>>>

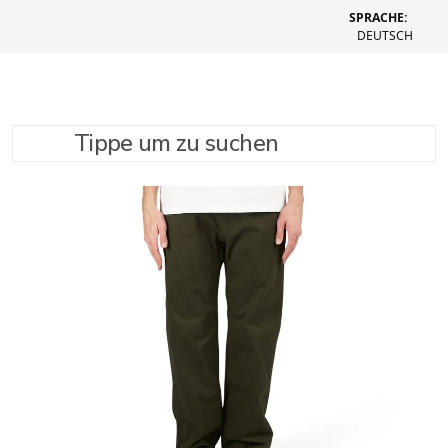
SPRACHE:
DEUTSCH
Tippe um zu suchen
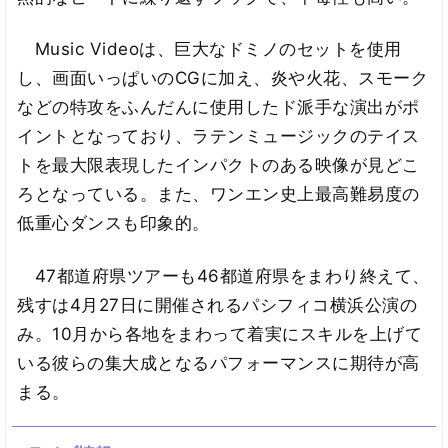
Music Videoは、巨大なドミノのセットを使用
し、画面いっぱいのCGに加え、炎や火花、スモーク
などの特攻をふんだんに使用したド派手な演出がポ
イントとなっており、ラテンミュージックのテイス
トを最大限表現したインパクトのある映像が見どこ
ろとなっている。また、ワンエン史上最高難易度の
低重心ダンスも印象的。
47都道府県ツアーも46都道府県をまわり終えて、
残すは4月27日に開催されるパシフィコ横浜公演の
み。10月から各地をまわって着実にスキルを上げて
いる彼らの集大成となるパフォーマンスに期待が高
まる。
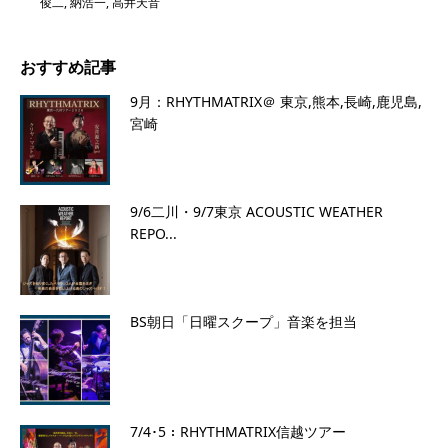
俊二
,
納浩一
,
高井天音
おすすめ記事
9月：RHYTHMATRIX＠ 東京,熊本,長崎,鹿児島,
宮崎
9/6二川・9/7東京 ACOUSTIC WEATHER
REPO...
BS朝日「日曜スクープ」音楽を担当
7/4･5：RHYTHMATRIX信越ツアー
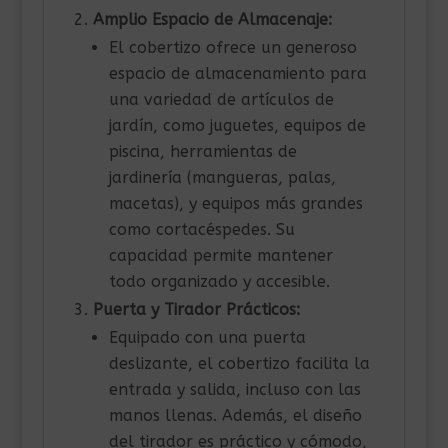
Amplio Espacio de Almacenaje:
El cobertizo ofrece un generoso
espacio de almacenamiento para
una variedad de artículos de
jardín, como juguetes, equipos de
piscina, herramientas de
jardinería (mangueras, palas,
macetas), y equipos más grandes
como cortacéspedes. Su
capacidad permite mantener
todo organizado y accesible.
Puerta y Tirador Prácticos:
Equipado con una puerta
deslizante, el cobertizo facilita la
entrada y salida, incluso con las
manos llenas. Además, el diseño
del tirador es práctico y cómodo,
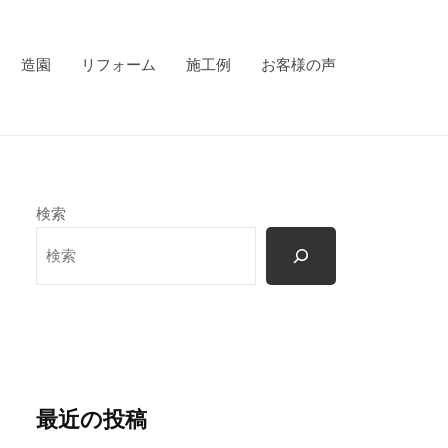
造園
リフォーム
施工例
お客様の声
検索
最近の投稿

<<<

# Problem description
Scan the records above for the string "como", then copy each line where it turns up.

# Completed task
jardín, como juguetes, equipos de
como cortacéspedes. Su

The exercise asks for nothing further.